**課題の要件**.
1. ジャコメッティに関する文章に挙げられている、ジャコメッティが残した作品の種類をすべて列挙してください。
2. ジャコメッティに関する文章から、「上の写真はジャコメッティの弟」と「さした方も多かったようです。」の間を、両端の語句も含めて一字一句違わずに書き写してください。

**文書の一部**.
########################################

3.グッゲンハイムの特別展「ジャコメッティ(Giacometti)」
グッゲンハイム美術館では、現在「ジャコメッティ(Giacometti)」が開催されています。(9月12日まで)アルベルト・ジャコメッティ(1901-1966)はスイス生まれの芸術家です。彫刻、絵画、素描、版画など数多くの作品を残しています。ジャコメッティは高校を卒業した後、ジュネーブの工芸学校で彫刻を学びました。その後、ウェネツィア、ローマ、パリを転々とした後、1920年代半ばからは弟のディエゴとフランスにアトリエを構え、1927年頃から作品を発表しはじめました。ジャコメッティは若い頃からフランスの彫刻界で高い評価を受け、アーティストとして成功していたそうです。
上の写真はジャコメッティの弟さんのディエゴ氏の肖像画です。弟さんはジャコメッティのモデルになっていたそうですが、ジャコメッティの作品の保存にも重要な役割を果たしたそうです。ジャコメッティは弟さん、奥様など身近な人をモデルにしていたそうですが、何時間も同じ姿勢を強制し、少しでも動くと機嫌を悪くしたという話も聞きました。また、終わりの見えない何日も続くモデルに嫌気をさした方も多かったようです。
上の写真は「スプーンウーマン」という1927年の作品です。女性の身体のようにもスプーンにも見えますね。下の写真の作品は「サスペンディッド・ボール」です。1930年~1931年の作品ですが、この頃ジャコメッティはキュビスム、シュルレアリスムなどに影響を受けた作品を制作していました。(その後シュルレアリスム的作風を放棄します。)初期はフロイトから影響を受けていたと言われています。

########################################

**提供記録**.
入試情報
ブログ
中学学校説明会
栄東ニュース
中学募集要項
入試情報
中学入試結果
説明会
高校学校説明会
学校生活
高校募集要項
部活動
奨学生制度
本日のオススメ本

########################################

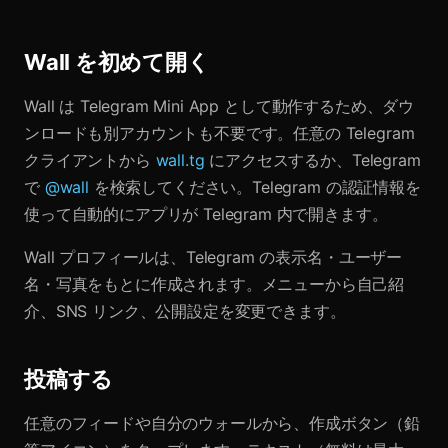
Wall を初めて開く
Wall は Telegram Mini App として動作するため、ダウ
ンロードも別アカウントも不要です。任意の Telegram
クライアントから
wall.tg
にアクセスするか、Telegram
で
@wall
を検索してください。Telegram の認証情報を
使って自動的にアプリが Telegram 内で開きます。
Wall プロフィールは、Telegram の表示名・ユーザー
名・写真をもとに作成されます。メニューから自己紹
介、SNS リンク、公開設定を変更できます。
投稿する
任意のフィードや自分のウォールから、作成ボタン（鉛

########################################

**各課題の解答**.
1. 彫刻、絵画、素描、版画

2.
上の写真はジャコメッティの弟さんのディエゴ氏の肖像画です。弟さんはジャコメッティのモデルになっていたそうですが、ジャコメッティの作品の保存にも重要な役割を果たしたそうです。ジャコメッティは弟さん、奥様など身近な人をモデルにしていたそうですが、何時間も同じ姿勢を強制し、少しでも動くと機嫌を悪くしたという話も聞きました。また、終わりの見えない何日も続くモデルに嫌気をさした方も多かったようです。